◆ **WORK ORDER 1**:
Output the lines of the entries from the one containing "Can you confirm" through the final entry line, inclusive, as a numbered list with blank lines omitted.

◆ **PASSAGE FOR REVIEW**:
We also expect further cost reductions following the purchase of the TEN FPSO. We were able to deliver 30% savings on operational and maintenance costs since taking over the Jubilee FPSO, and we are targeting similar results at TEN. We also see a clear opportunity for further savings as we tap into synergies that may be available as a result of operating both TEN and Jubilee. Now I'll move on to cash flow delivery, leverage to oil price, and our hedging program. Our hedging policy remains unchanged, targeting 60% downside protection whilst keeping at least 60% of our midpoint forecast fully exposed to higher oil prices. We use a mix of puts, collars, and three-ways to execute this policy, and have not entered into any swaps.
As you can see from the table, through our use of three-ways, a portion of the upside giveaway is limited to a $10-a-barrel range. Since the start of the war in the Middle East, we have seen a significant dislocation between the price of near-term crude deliveries and the oil futures market, with the Dated Brent benchmark reaching an all-time high a couple of weeks ago. As luck would have it, we were pricing a Jubilee cargo during that week and realized the price of $130 a barrel, which is the highest realized price Tullow has ever achieved on a cargo. In addition to higher oil prices, West African crudes are now trading at a material premium to Brent, given the lower geopolitical risk associated with loading and delivering barrels from that region compared to the Middle East.
It's worth noting our hedges are priced against Dated Brent, therefore, we have 100% access to this premium. To provide an idea of the sensitivities and the potential upside, the graph on the right shows our 2026 free cash flow potential between $65 and $150 a barrel. Incremental cash flow for every $10 price increase above our guided range is around $30 million. This chart also highlights the $130 a barrel level we achieved on the last cargo, which delivered over $116 million of revenue to Tullow. I will now hand back to Ian.

◆ **Collected data entries**:
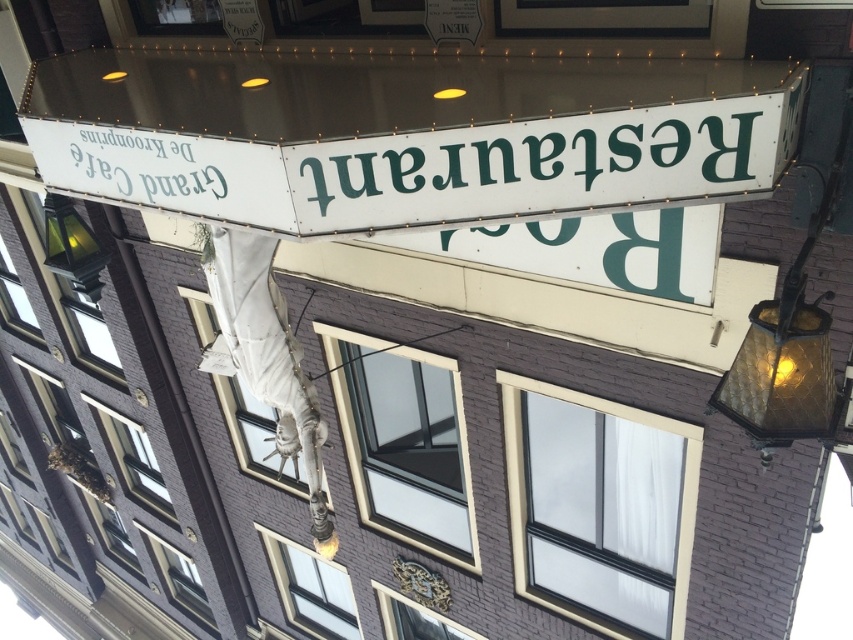
Who is positioned more to the right, white paper sign at upper left or matte glass lamp at left?

white paper sign at upper left

Is point (189, 147) positioned behind point (47, 241)?

No, (189, 147) is closer to viewer.

Where is `white paper sign at upper left`? The image size is (853, 640). white paper sign at upper left is located at coordinates (144, 168).

How distant is greenmaterial/texture sign at upper center from amber glass lamp at right?

greenmaterial/texture sign at upper center and amber glass lamp at right are 28.74 inches apart from each other.

Can you confirm if greenmaterial/texture sign at upper center is taller than amber glass lamp at right?

Incorrect, greenmaterial/texture sign at upper center's height is not larger of amber glass lamp at right's.

Who is more distant from viewer, (341, 180) or (758, 397)?

Positioned behind is point (341, 180).

Find the location of a particular element. greenmaterial/texture sign at upper center is located at coordinates (532, 168).

Which of these two, amber glass lamp at right or white paper sign at upper left, stands taller?

amber glass lamp at right

Who is shorter, amber glass lamp at right or white paper sign at upper left?

Standing shorter between the two is white paper sign at upper left.

Which is behind, point (749, 406) or point (161, 177)?

The point (161, 177) is behind.

Where is `amber glass lamp at right`? amber glass lamp at right is located at coordinates (782, 371).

◆ **WORK ORDER 2**:
Print the portion of the remarks on hedging and cash flow between "We also expect" and "into any swaps.", inclusive.

◆ **RESPONSE AREA 1**:
1. Can you confirm if greenmaterial/texture sign at upper center is taller than amber glass lamp at right?
2. Incorrect, greenmaterial/texture sign at upper center's height is not larger of amber glass lamp at right's.
3. Who is more distant from viewer, (341, 180) or (758, 397)?
4. Positioned behind is point (341, 180).
5. Find the location of a particular element. greenmaterial/texture sign at upper center is located at coordinates (532, 168).
6. Which of these two, amber glass lamp at right or white paper sign at upper left, stands taller?
7. amber glass lamp at right
8. Who is shorter, amber glass lamp at right or white paper sign at upper left?
9. Standing shorter between the two is white paper sign at upper left.
10. Which is behind, point (749, 406) or point (161, 177)?
11. The point (161, 177) is behind.
12. Where is `amber glass lamp at right`? amber glass lamp at right is located at coordinates (782, 371).

◆ **RESPONSE AREA 2**:
We also expect further cost reductions following the purchase of the TEN FPSO. We were able to deliver 30% savings on operational and maintenance costs since taking over the Jubilee FPSO, and we are targeting similar results at TEN. We also see a clear opportunity for further savings as we tap into synergies that may be available as a result of operating both TEN and Jubilee. Now I'll move on to cash flow delivery, leverage to oil price, and our hedging program. Our hedging policy remains unchanged, targeting 60% downside protection whilst keeping at least 60% of our midpoint forecast fully exposed to higher oil prices. We use a mix of puts, collars, and three-ways to execute this policy, and have not entered into any swaps.